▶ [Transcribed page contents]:
———

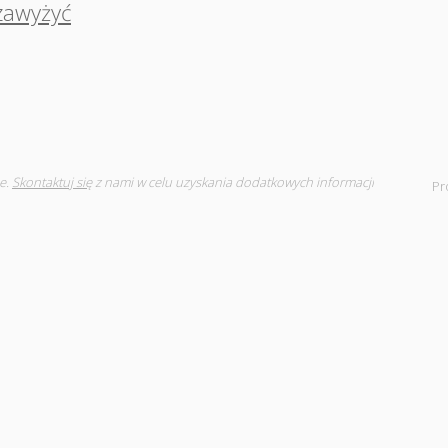
zawyżyć
e.
Skontaktuj się
z nami w celu uzyskania dodatkowych informacji
Pr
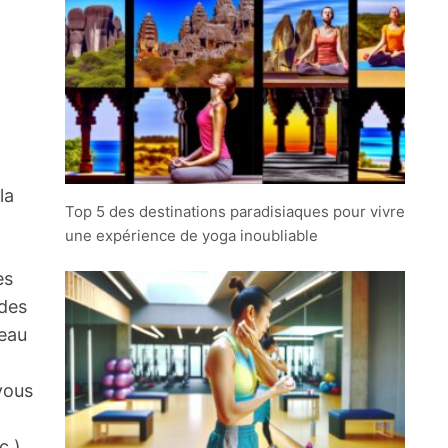
la
Top 5 des destinations paradisiaques pour vivre
une expérience de yoga inoubliable
es
 des
’eau
vous
c.)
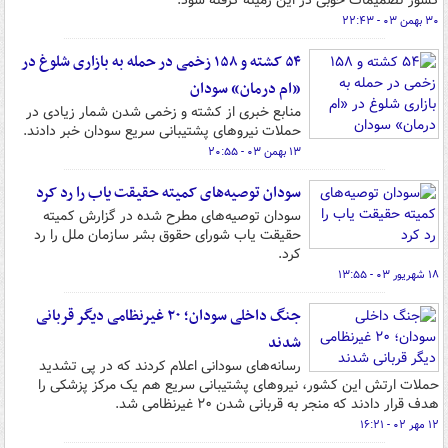
کشور تصمیمات خوبی در این زمینه گرفته شود.
۳۰ بهمن ۰۳ - ۲۲:۴۳
۵۴ کشته و ۱۵۸ زخمی در حمله به بازاری شلوغ در
«ام درمان» سودان
منابع خبری از کشته و زخمی شدن شمار زیادی در
حملات نیروهای پشتیبانی سریع سودان خبر دادند.
۱۳ بهمن ۰۳ - ۲۰:۵۵
سودان توصیه‌های کمیته حقیقت یاب را رد کرد
سودان توصیه‌های مطرح شده در گزارش کمیته
حقیقت یاب شورای حقوق بشر سازمان ملل را رد
کرد.
۱۸ شهریور ۰۳ - ۱۳:۵۵
جنگ داخلی سودان؛ ۲۰ غیرنظامی دیگر قربانی
شدند
رسانه‌های سودانی اعلام کردند که در پی تشدید
حملات ارتش این کشور، نیروهای پشتیبانی سریع هم یک مرکز پزشکی را
هدف قرار دادند که منجر به قربانی شدن ۲۰ غیرنظامی شد.
۱۲ مهر ۰۲ - ۱۶:۲۱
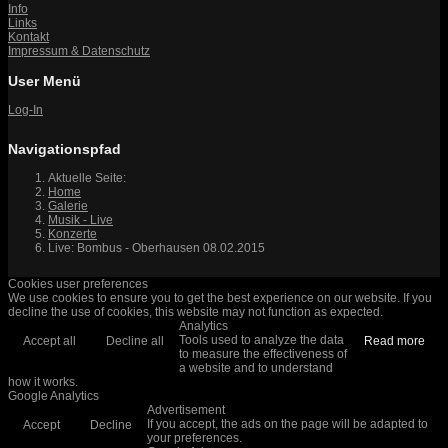
Info
Links
Kontakt
Impressum & Datenschutz
User Menü
Log-In
Navigationspfad
Aktuelle Seite:
Home
Galerie
Musik - Live
Konzerte
Live: Bombus - Oberhausen 08.02.2015
Cookies user preferences
We use cookies to ensure you to get the best experience on our website. If you
decline the use of cookies, this website may not function as expected.
Analytics
Tools used to analyze the data
Accept all
Decline all
Read more
to measure the effectiveness of
a website and to understand
how it works.
Google Analytics
Advertisement
If you accept, the ads on the page will be adapted to
Accept
Decline
your preferences.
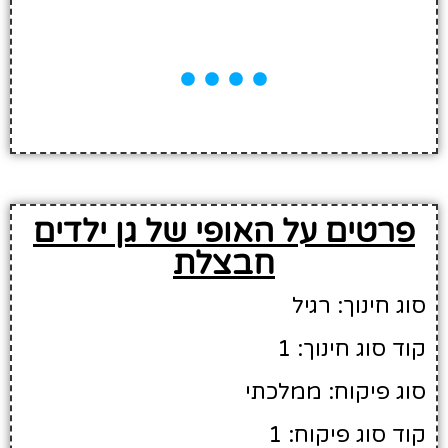
פרטים על האופי של גן ילדים
חבצלת
סוג חינוך: רגיל
קוד סוג חינוך: 1
סוג פיקוח: ממלכתי
קוד סוג פיקוח: 1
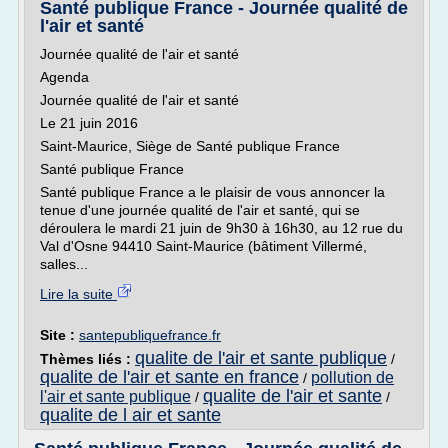
Santé publique France - Journée qualité de
l'air et santé
Journée qualité de l'air et santé
Agenda
Journée qualité de l'air et santé
Le 21 juin 2016
Saint-Maurice, Siège de Santé publique France
Santé publique France
Santé publique France a le plaisir de vous annoncer la
tenue d'une journée qualité de l'air et santé, qui se
déroulera le mardi 21 juin de 9h30 à 16h30, au 12 rue du
Val d'Osne 94410 Saint-Maurice (bâtiment Villermé,
salles...
Lire la suite
Site :
santepubliquefrance.fr
qualite de l'air et sante publique
Thèmes liés :
/
qualite de l'air et sante en france
pollution de
/
qualite de l'air et sante
l'air et sante publique
/
/
qualite de l air et sante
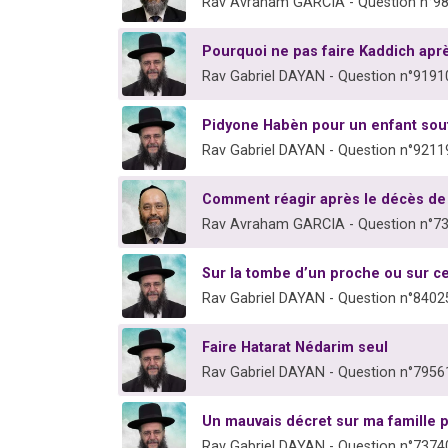
Rav Avraham GARCIA - Question n°9
Pourquoi ne pas faire Kaddich apr
Rav Gabriel DAYAN - Question n°9191
Pidyone Habèn pour un enfant souf
Rav Gabriel DAYAN - Question n°9211
Comment réagir après le décès de
Rav Avraham GARCIA - Question n°7
Sur la tombe d’un proche ou sur cel
Rav Gabriel DAYAN - Question n°8402
Faire Hatarat Nédarim seul
Rav Gabriel DAYAN - Question n°7956
Un mauvais décret sur ma famille p
Rav Gabriel DAYAN - Question n°7374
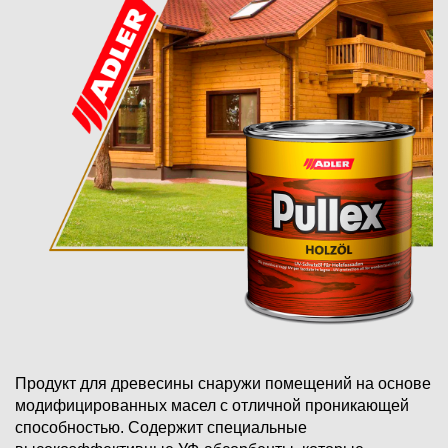
Продукт для древесины снаружи помещений на основе
модифицированных масел с отличной проникающей
способностью. Содержит специальные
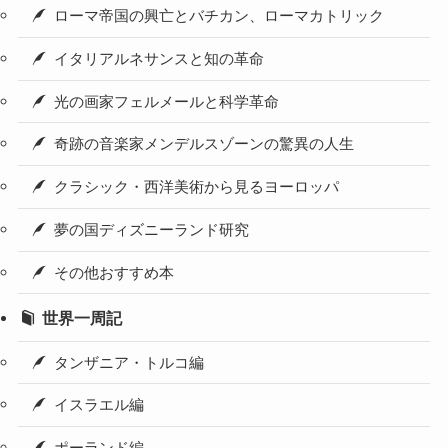
ローマ帝国の興亡とバチカン、ローマカトリック
イタリアルネサンスと知の革命
光の画家フェルメールと科学革命
奇跡の音楽家メンデルスゾーンの驚異の人生
クラシック・西洋美術から見るヨーロッパ
夢の国ディズニーランド研究
その他おすすめ本
世界一周記
タンザニア・トルコ編
イスラエル編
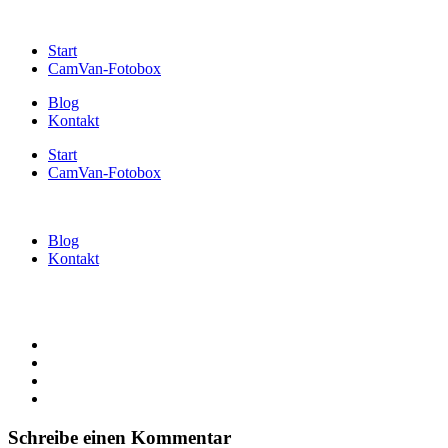
Start
CamVan-Fotobox
Blog
Kontakt
Start
CamVan-Fotobox
Blog
Kontakt
Schreibe einen Kommentar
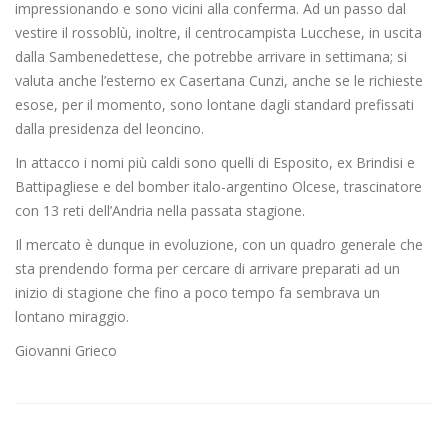
impressionando e sono vicini alla conferma. Ad un passo dal
vestire il rossoblù, inoltre, il centrocampista Lucchese, in uscita
dalla Sambenedettese, che potrebbe arrivare in settimana; si
valuta anche l’esterno ex Casertana Cunzi, anche se le richieste
esose, per il momento, sono lontane dagli standard prefissati
dalla presidenza del leoncino.
In attacco i nomi più caldi sono quelli di Esposito, ex Brindisi e
Battipagliese e del bomber italo-argentino Olcese, trascinatore
con 13 reti dell’Andria nella passata stagione.
Il mercato è dunque in evoluzione, con un quadro generale che
sta prendendo forma per cercare di arrivare preparati ad un
inizio di stagione che fino a poco tempo fa sembrava un
lontano miraggio.
Giovanni Grieco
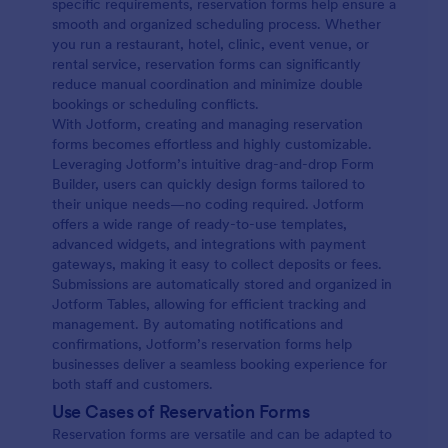
specific requirements, reservation forms help ensure a
smooth and organized scheduling process. Whether
you run a restaurant, hotel, clinic, event venue, or
rental service, reservation forms can significantly
reduce manual coordination and minimize double
bookings or scheduling conflicts.
With Jotform, creating and managing reservation
forms becomes effortless and highly customizable.
Leveraging Jotform’s intuitive drag-and-drop Form
Builder, users can quickly design forms tailored to
their unique needs—no coding required. Jotform
offers a wide range of ready-to-use templates,
advanced widgets, and integrations with payment
gateways, making it easy to collect deposits or fees.
Submissions are automatically stored and organized in
Jotform Tables, allowing for efficient tracking and
management. By automating notifications and
confirmations, Jotform’s reservation forms help
businesses deliver a seamless booking experience for
both staff and customers.
Use Cases of Reservation Forms
Reservation forms are versatile and can be adapted to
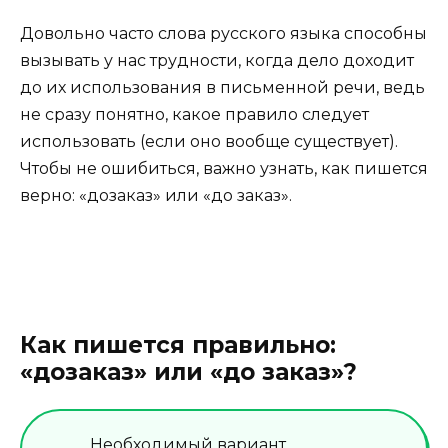
Довольно часто слова русского языка способны
вызывать у нас трудности, когда дело доходит
до их использования в письменной речи, ведь
не сразу понятно, какое правило следует
использовать (если оно вообще существует).
Чтобы не ошибиться, важно узнать, как пишется
верно: «дозаказ» или «до заказ».
Как пишется правильно:
«дозаказ» или «до заказ»?
Необходимый вариант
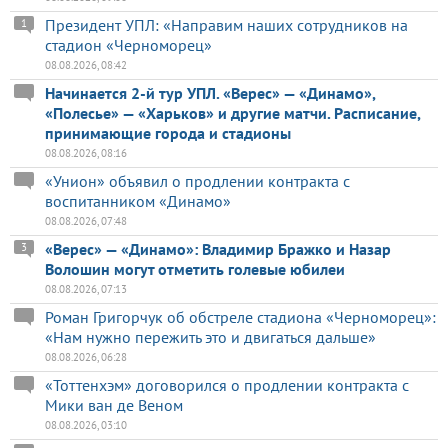
Президент УПЛ: «Направим наших сотрудников на
1
стадион «Черноморец»
08.08.2026, 08:42
Начинается 2-й тур УПЛ. «Верес» — «Динамо»,
«Полесье» — «Харьков» и другие матчи. Расписание,
принимающие города и стадионы
08.08.2026, 08:16
«Унион» объявил о продлении контракта с
воспитанником «Динамо»
08.08.2026, 07:48
«Верес» — «Динамо»: Владимир Бражко и Назар
3
Волошин могут отметить голевые юбилеи
08.08.2026, 07:13
Роман Григорчук об обстреле стадиона «Черноморец»:
«Нам нужно пережить это и двигаться дальше»
08.08.2026, 06:28
«Тоттенхэм» договорился о продлении контракта с
Мики ван де Веном
08.08.2026, 03:10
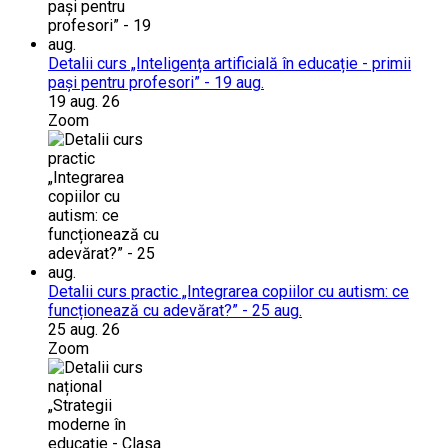
Detalii curs „Inteligența artificială în educație - primii
pași pentru profesori” - 19 aug.
19 aug. 26
Zoom
Detalii curs practic „Integrarea copiilor cu autism: ce
funcționează cu adevărat?” - 25 aug.
25 aug. 26
Zoom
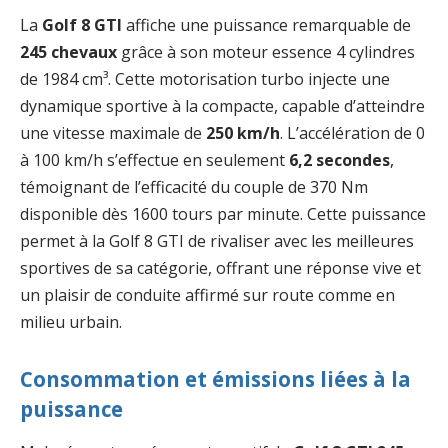
La
Golf 8 GTI
affiche une puissance remarquable de
245 chevaux
grâce à son moteur essence 4 cylindres
de 1984 cm³. Cette motorisation turbo injecte une
dynamique sportive à la compacte, capable d’atteindre
une vitesse maximale de
250 km/h
. L’accélération de 0
à 100 km/h s’effectue en seulement
6,2 secondes
,
témoignant de l’efficacité du couple de 370 Nm
disponible dès 1600 tours par minute. Cette puissance
permet à la Golf 8 GTI de rivaliser avec les meilleures
sportives de sa catégorie, offrant une réponse vive et
un plaisir de conduite affirmé sur route comme en
milieu urbain.
Consommation et émissions liées à la
puissance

———

▶ [What you need to do]: Begin at the line in the entries above that has "tenue d'une journée", stop after the line that has "Rav Gabriel DAYAN - Question n°9211", and output exactly those lines without pictures.

▶ [Task output]:
tenue d'une journée qualité de l'air et santé, qui se
déroulera le mardi 21 juin de 9h30 à 16h30, au 12 rue du
Val d'Osne 94410 Saint-Maurice (bâtiment Villermé,
salles...
Lire la suite
Site :
santepubliquefrance.fr
qualite de l'air et sante publique
Thèmes liés :
/
qualite de l'air et sante en france
pollution de
/
qualite de l'air et sante
l'air et sante publique
/
/
qualite de l air et sante
Rav Avraham GARCIA - Question n°9
Pourquoi ne pas faire Kaddich apr
Rav Gabriel DAYAN - Question n°9191
Pidyone Habèn pour un enfant souf
Rav Gabriel DAYAN - Question n°9211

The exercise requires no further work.